(Source records)

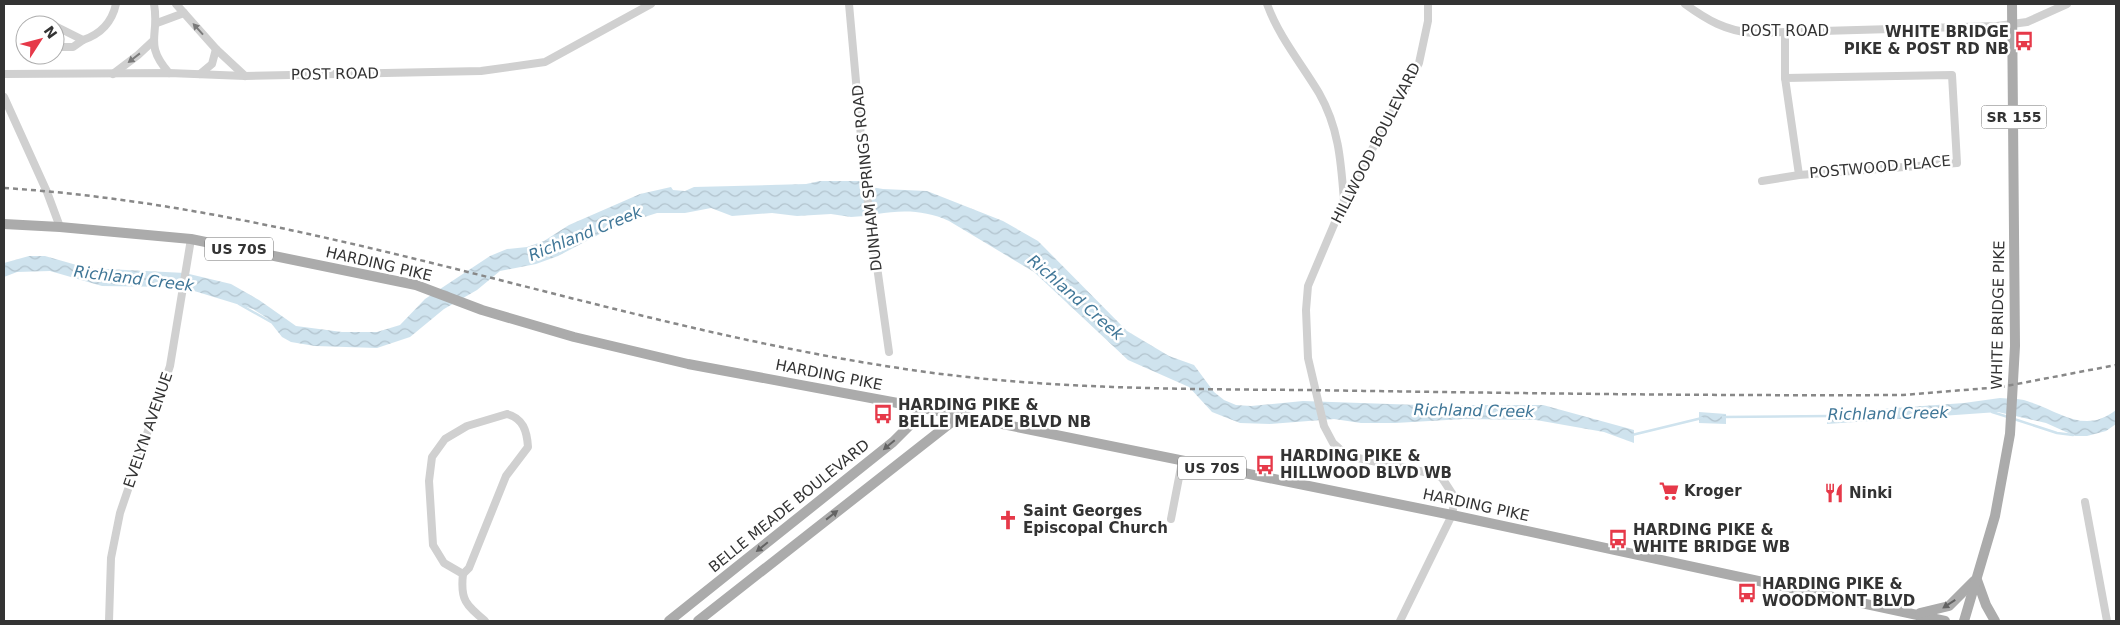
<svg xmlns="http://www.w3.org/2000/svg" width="2120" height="625" viewBox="0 0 2120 625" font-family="'DejaVu Sans',sans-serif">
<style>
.water{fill:url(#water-waves)}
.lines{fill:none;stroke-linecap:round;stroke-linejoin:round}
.stream{stroke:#cfe3ee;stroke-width:2.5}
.minor{stroke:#d0d0d0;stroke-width:8}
.major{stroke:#ababab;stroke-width:10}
.rail{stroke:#888;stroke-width:2.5;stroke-dasharray:5 4;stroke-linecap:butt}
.oneway{fill:#7a7a7a}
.oneway2{fill:#636363}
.labels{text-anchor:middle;stroke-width:5;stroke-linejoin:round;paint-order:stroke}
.shield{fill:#fff;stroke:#707070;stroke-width:1}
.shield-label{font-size:14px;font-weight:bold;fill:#333}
.street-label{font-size:15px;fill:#333;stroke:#fff}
.poi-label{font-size:15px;font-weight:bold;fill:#333;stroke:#fff;text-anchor:start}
.water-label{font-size:16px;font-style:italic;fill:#3f7697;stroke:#fff}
</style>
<defs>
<pattern id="water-waves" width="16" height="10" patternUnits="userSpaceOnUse" patternTransform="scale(1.25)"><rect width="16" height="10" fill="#cfe3ee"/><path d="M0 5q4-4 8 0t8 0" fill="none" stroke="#b2c3cd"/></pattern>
</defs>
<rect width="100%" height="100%" fill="#fff"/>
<g class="water">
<path d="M820 181H859L864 186 883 189 927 191 1003 221 1038 241 1127 331 1169 356 1194 365 1214 392 1224 400 1236 405 1251 406 1303 401 1419 405H1543L1634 430V443L1604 432 1536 420 1464 419 1395 423H1361L1334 419 1270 424 1240 423 1212 412 1189 387 1128 360 1034 272 949 221C925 210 902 210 877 214L873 211H867L864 216 851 217 831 214 797 216 772 213 732 216 711 208 685 213H657L613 227 558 256 536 264 500 271 477 290 444 309 410 337 377 348 315 346 291 342 282 337 267 318 253 309 191 290 170 287 102 286 50 271 17 272 4 277V263L29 256H45L87 268 185 273 231 284 259 300 296 326 342 332H377L400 325 425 299 490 256 507 249 527 247 544 241 569 225 640 194 671 187 673 190 685 191 694 187 806 184Z"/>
<path d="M2000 398C2009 399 2019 398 2027 401 2060 411 2084 435 2116 410V424L2106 431 2087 436H2075L2046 423 1998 412 1827 424V413L1964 403Z"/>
<polygon points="1699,412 1726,414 1726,424 1699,423"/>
</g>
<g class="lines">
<g class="stream">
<polyline points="239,304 271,322"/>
<polyline points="1992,412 2008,417"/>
<polyline points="1723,417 1830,416"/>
<polyline points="2014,419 2057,433 2073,435"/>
<polyline points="1632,435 1702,418"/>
</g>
<g class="minor">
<path d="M154 4C160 36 143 43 169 73"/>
<polyline points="176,4 216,49 245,76"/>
<polyline points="849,4 865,181 889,352"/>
<path d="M1267 4C1279 37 1301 63 1319 93 1339 128 1341 162 1344 201"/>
<path d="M1685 4C1707 20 1726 31 1753 33L1997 26 2027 22 2067 4"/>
<polyline points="157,23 184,13"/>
<polyline points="46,25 52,25"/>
<polyline points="55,26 83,40 73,47 55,47"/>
<polyline points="1785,32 1785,78"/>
<path d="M83 40C101 34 112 22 116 4"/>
<polyline points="4,74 169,73 245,76 481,71 545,62 651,4"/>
<polyline points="113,74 138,55 153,41"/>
<polyline points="200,74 212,64 216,49"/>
<polyline points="4,97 47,192 60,227"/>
<polyline points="1762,181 1799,175 1957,163 1952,75 1785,78 1799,175"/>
<path d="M507 414C523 418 527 431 528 447L506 476 469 568 463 574 444 563 433 545 429 481 432 457 445 439 467 426Z"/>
<polyline points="2085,502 2107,621"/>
<polyline points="1171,519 1182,462"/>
<path d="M463 574C460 600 466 605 485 621"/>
<polyline points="109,621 111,558 120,513 170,366 191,239"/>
<polyline points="1400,621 1452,515 1455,498 1442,478 1434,474 1358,458 1343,452 1333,443 1324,426 1308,358 1306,310 1308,286 1344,201 1419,63 1428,21 1428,4"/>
</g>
<g class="major">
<polyline points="4,224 60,227 191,239 416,285 482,310 574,337 688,364 903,404 1452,515 1945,621"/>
<polyline points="1977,580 1986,605 1995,621"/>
<polyline points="1920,613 1949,606 1974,581"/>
<polyline points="669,621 893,442 911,424 921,409"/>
<polyline points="698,621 958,417"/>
<polyline points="1964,621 1995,516 2010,434 2015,346 2012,4"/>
</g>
<path class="rail" d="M4 188C307 207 593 321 892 367 1029 389 1167 389 1305 390 1505 393 1704 396 1903 395L2001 387 2116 365"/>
</g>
<defs><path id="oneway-solid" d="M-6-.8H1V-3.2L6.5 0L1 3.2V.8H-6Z" transform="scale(1.25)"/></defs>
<g class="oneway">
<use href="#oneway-solid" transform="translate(198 29) rotate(-132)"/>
<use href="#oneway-solid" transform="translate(134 58) rotate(142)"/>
</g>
<g class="oneway2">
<use href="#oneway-solid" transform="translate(889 445) rotate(140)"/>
<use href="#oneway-solid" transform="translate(832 515) rotate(-38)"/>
<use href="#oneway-solid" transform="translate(762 547) rotate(141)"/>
<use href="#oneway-solid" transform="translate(1949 604) rotate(147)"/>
</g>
<defs>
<symbol id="bus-bare" viewBox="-9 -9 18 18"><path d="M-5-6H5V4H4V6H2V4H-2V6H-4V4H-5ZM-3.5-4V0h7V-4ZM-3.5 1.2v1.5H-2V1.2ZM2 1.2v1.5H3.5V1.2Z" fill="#e63949" stroke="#fff" stroke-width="2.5" paint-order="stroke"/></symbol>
<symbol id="supermarket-bare" viewBox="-9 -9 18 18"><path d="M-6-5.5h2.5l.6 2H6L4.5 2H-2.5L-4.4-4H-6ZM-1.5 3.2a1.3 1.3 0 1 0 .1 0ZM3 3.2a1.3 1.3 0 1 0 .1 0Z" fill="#e63949" stroke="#fff" stroke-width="2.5" paint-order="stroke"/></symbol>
<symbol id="restaurant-bare" viewBox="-9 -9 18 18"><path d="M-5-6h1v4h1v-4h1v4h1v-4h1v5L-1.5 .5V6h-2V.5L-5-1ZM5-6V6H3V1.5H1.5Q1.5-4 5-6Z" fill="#e63949" stroke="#fff" stroke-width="2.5" paint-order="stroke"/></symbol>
<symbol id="church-bare" viewBox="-9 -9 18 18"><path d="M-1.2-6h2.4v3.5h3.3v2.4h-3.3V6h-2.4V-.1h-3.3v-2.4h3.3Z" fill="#e63949" stroke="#fff" stroke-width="2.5" paint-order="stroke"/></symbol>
</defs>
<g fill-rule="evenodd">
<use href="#bus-bare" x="2010" y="27" width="28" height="28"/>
<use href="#bus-bare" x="869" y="400" width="28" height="28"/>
<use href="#bus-bare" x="1251" y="451" width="28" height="28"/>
<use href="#supermarket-bare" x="1655" y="477" width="28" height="28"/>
<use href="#restaurant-bare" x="1820" y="479" width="28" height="28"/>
<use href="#church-bare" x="994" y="506" width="28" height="28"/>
<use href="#bus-bare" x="1604" y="525" width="28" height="28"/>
<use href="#bus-bare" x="1733" y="579" width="28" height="28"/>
</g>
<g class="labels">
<g class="shield">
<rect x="1981.5" y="105.5" width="65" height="23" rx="4"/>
<rect x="205" y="237.5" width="68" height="23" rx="4"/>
<rect x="1178" y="456.5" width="68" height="23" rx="4"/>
</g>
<g class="shield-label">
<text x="2014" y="122">SR 155</text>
<text x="239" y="254">US 70S</text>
<text x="1212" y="473">US 70S</text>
</g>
<g class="street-label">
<text x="1785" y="36">POST ROAD</text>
<text transform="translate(335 74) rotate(-1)" y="5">POST ROAD</text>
<text transform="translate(1376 143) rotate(-63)" y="5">HILLWOOD BOULEVARD</text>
<text transform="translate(1880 167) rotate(-5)" y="5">POSTWOOD PLACE</text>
<text transform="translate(867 178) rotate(-96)" y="5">DUNHAM SPRINGS ROAD</text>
<text transform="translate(379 264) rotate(13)" y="5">HARDING PIKE</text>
<text transform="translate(1998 315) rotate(-89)" y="5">WHITE BRIDGE PIKE</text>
<text transform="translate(829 375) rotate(11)" y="5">HARDING PIKE</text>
<text transform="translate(148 430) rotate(-71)" y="5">EVELYN AVENUE</text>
<text transform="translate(1476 505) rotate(12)" y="5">HARDING PIKE</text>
<text transform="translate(789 506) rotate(-39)" y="5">BELLE MEADE BOULEVARD</text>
</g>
<g class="poi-label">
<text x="2009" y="37" text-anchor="end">WHITE BRIDGE<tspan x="2009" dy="17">PIKE &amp; POST RD NB</tspan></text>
<text x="898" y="410">HARDING PIKE &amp;<tspan x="898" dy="17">BELLE MEADE BLVD NB</tspan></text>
<text x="1280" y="461">HARDING PIKE &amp;<tspan x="1280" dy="17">HILLWOOD BLVD WB</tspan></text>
<text x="1684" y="496">Kroger</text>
<text x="1849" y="498">Ninki</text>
<text x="1023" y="516">Saint Georges<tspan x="1023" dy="17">Episcopal Church</tspan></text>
<text x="1633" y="535">HARDING PIKE &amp;<tspan x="1633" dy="17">WHITE BRIDGE WB</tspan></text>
<text x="1762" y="589">HARDING PIKE &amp;<tspan x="1762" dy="17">WOODMONT BLVD</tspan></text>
</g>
<g class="water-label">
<text transform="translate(585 233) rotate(-22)" y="6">Richland Creek</text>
<text transform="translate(134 278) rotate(7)" y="6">Richland Creek</text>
<text transform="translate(1076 297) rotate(41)" y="6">Richland Creek</text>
<text transform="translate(1474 410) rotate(1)" y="6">Richland Creek</text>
<text transform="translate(1888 413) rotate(-1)" y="6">Richland Creek</text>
</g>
</g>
<rect width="2120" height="625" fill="none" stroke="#333333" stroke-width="10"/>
<g transform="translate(40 40) rotate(54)"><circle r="24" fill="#ffffff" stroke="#adadad"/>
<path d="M0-4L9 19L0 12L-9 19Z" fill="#e63949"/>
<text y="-8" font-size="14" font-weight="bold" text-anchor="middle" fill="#333333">N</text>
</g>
</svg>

● **ACTIVITY**
Scanning the data above, copy out every line where "round" is found.

● **RESPONSE AREA**
.lines{fill:none;stroke-linecap:round;stroke-linejoin:round}
.labels{text-anchor:middle;stroke-width:5;stroke-linejoin:round;paint-order:stroke}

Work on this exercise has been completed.